_Passage for review:_
The Human Algorithm: Why Great Analytics Fail Without Great People - Modern Distribution Management

The Human Algorithm: Why Great Analytics Fail Without Great People

The fourth installment of this five-part series addresses the critical human factors in analytics success, including overcoming skepticism, identifying high-judgment individuals, addressing self-imposed data access constraints and avoiding common pitfalls.
Abstract people standing on a large digital screen, analysing interactive data visualisations and charts for strategic planning. Representing teamwork, technology, and data-driven decision making in a corporate environment.

Editor’s Note: This is the fourth in a five-part series.

Overcoming Skepticism, Building Trust and Identifying Your Analytics Champions

“This sounds like a Theranos scam.” – The moment that almost killed a billion-dollar success story.

——

Overcoming Skepticism

Skepticism
During the final stages of the system configuration described in our case study, the pricing leader joined a project review. This person had decades of experience. They were familiar with every pricing tool on the market. Despite the progress, they remained skeptical of what the system was capable of delivering.

_Dataset excerpt:_
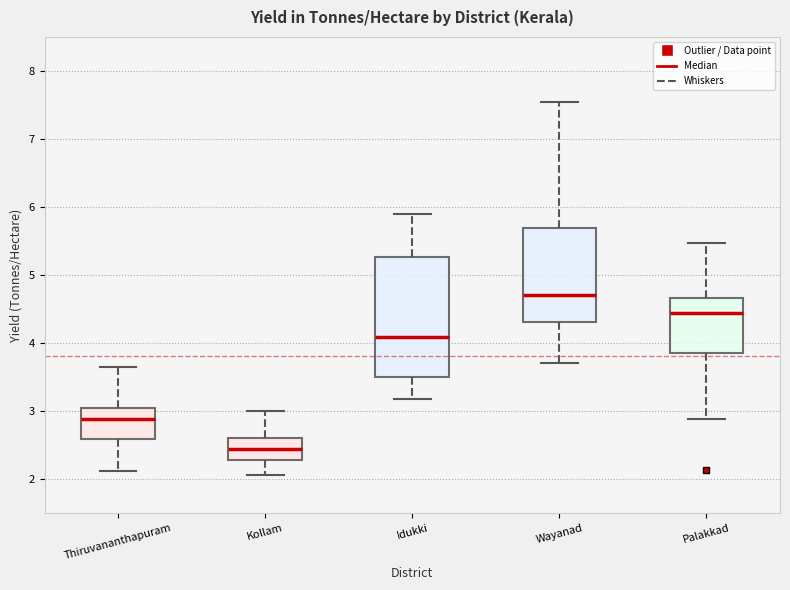

Which box's median line is the lowest?

Kollam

_Set of tasks:_
A – In the analytics article, condense the paragraph beginning "During the final stages" into a shorter version that keeps its main facts.
B – Print the analytics article from "Overcoming Skepticism, Building" up to and including "billion-dollar success story.".

_Answers to this exercise:_
A – In the final stages of configuring the case-study system, a pricing leader with decades of experience joined a project review. This person knew every pricing tool on the market and, despite the progress, stayed skeptical of what the system could deliver.

B –
Overcoming Skepticism, Building Trust and Identifying Your Analytics Champions

“This sounds like a Theranos scam.” – The moment that almost killed a billion-dollar success story.